Assessment of Lymphaticovenous Drainage through Vascularized Lymph Node Flaps Using Real-Time High-Resolution Fluorescent Imaging

PURPOSE: Vascularized lymph node (VLN) transfer is a promising treatment option for patients suffering from lymphedema. Despite positive preliminary outcomes, several questions remain unanswered, including mechanism of action and optimal flap design. The purpose of this study was to: 1) evaluate the mechanism of lymph drainage through the VLN flap, and 2) investigate if the number of VLNs impacts lymph transit time through the flap.

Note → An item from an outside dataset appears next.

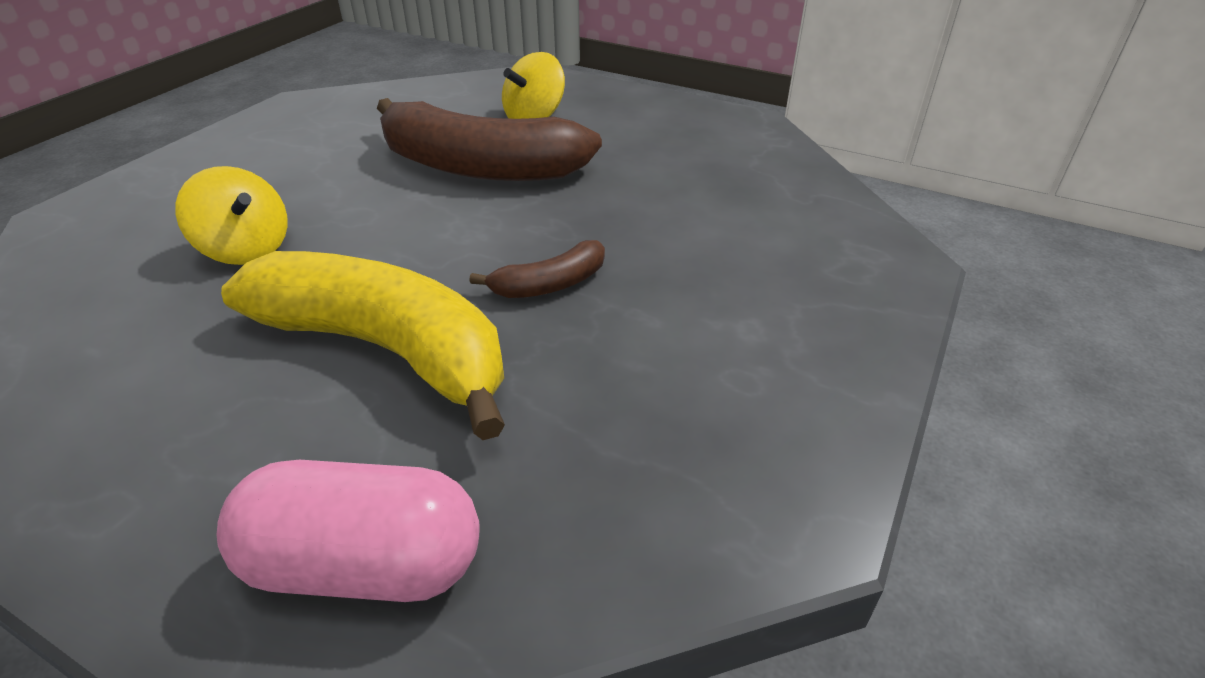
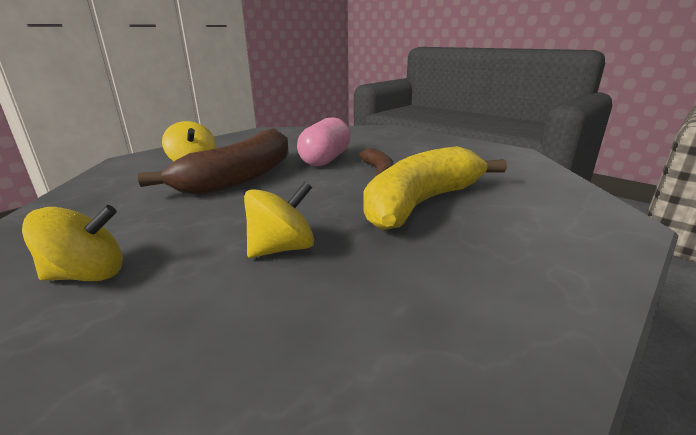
camera: 75 degrees left, 15 degrees down
(218, 163) = (87, 275): none -> yellow spinning top
(365, 564) = (565, 207): pink capsule -> pink capsule (325, 159)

METHODS: Twenty-seven axillary VLN flaps were elevated in 14 male Sprague-Dawley rats (450-500g) and divided into 3 groups (n=9 each) based on the number of lymph nodes present: Group 1 (0 VLNs), Group 2 (2 VLNs), and Group 3 (4 VLNs). Indocyanine green (n=8/group) and Alexa680-albumin (n=1/group) were injected into the edge of flaps and latency period between injection and fluorescence in the axillary vein was recorded. Stereomicroscopic fluorescent lymphography was performed to directly visualize lymphatic transit through the VLNS at 840LP/mm resolution and magnification up to 115x (Figure 1).

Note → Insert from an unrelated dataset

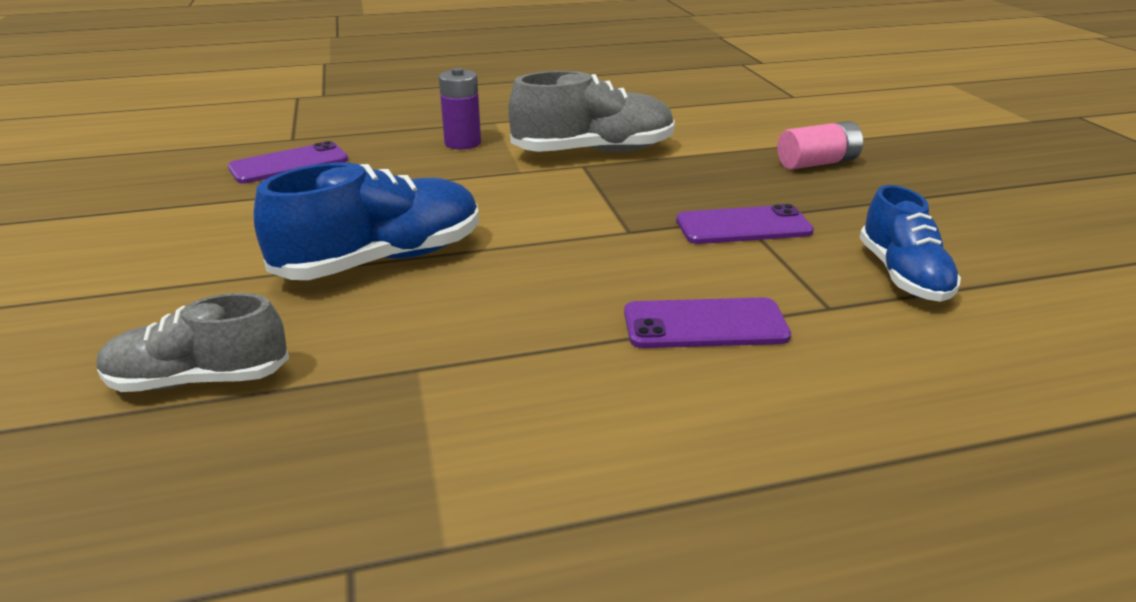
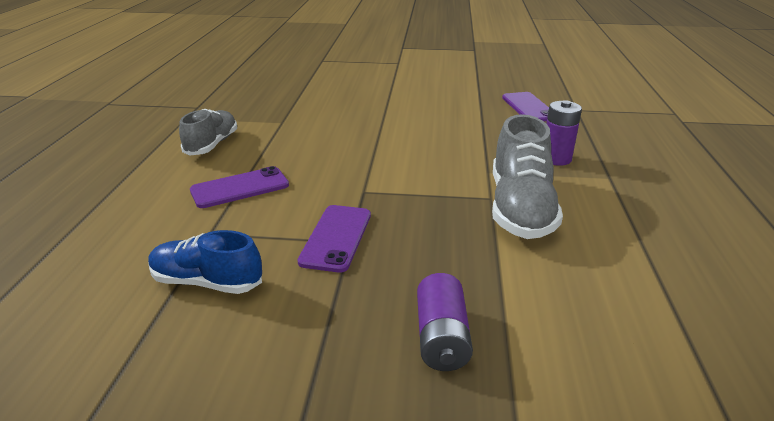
camera: 110 degrees right, 0 degrees up
(199, 379) = (315, 91): grey shoe -> grey shoe (212, 145)
(382, 260) = (382, 122): blue shoe -> none
(705, 325) = (240, 188): purple phone -> purple phone turned 45 degrees clockwise
(817, 163) = (441, 338): pink battery -> purple battery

RESULTS: Fluorescence was detected in the axillary vein after 197±188, 109±97, and 73±57 seconds in Groups 1, 2, and 3, respectively. Increased lymph node number decreased lymph transit time as shown by the negative correlation between the number of VLNs in the flap and the latency period (r =-0.39; p=0.03). Mean flap weights were comparable in Group 1, 2, and 3 (275±54, 298±74, 309±60 mg; ANOVA p=0.54).  Stereoscopic lymphography allowed direct visualization of lymphatic fluid transit first through afferent lymphatics into the lymph nodes, followed by movement through the hilum into vessels draining toward the flap pedicle vein (Figure 2).

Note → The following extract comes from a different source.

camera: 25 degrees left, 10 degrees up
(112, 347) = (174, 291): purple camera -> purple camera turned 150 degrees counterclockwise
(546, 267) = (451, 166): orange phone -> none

CONCLUSIONS: Our results suggest that lymphatic fluid in VLN flaps drains into the venous system mainly by passing through the afferent lymphatics and lymph nodes. A secondary mechanism is the diffusion of fluid directly into the venous system via flap capillary lymphatics. This is shown by the delayed presence of fluorescence in the pedicle vein in flaps without VLNs. Increasing the number of lymph nodes in the flap directly improves flap lymphatic drainage capacity.

Figure 1. Stereomicroscopic lymphography displaying lymphatic fluid drainage through the rat axillary VLN flap. * – Alexa680-albumin injection site (tip of the flap); Arrows: afferent lymphatics; Green dashed line – flap contour; Yellow dashed line – VLN contour.

Figure 2. Stereomicroscopic lymphography showing high magnification view of lymph node.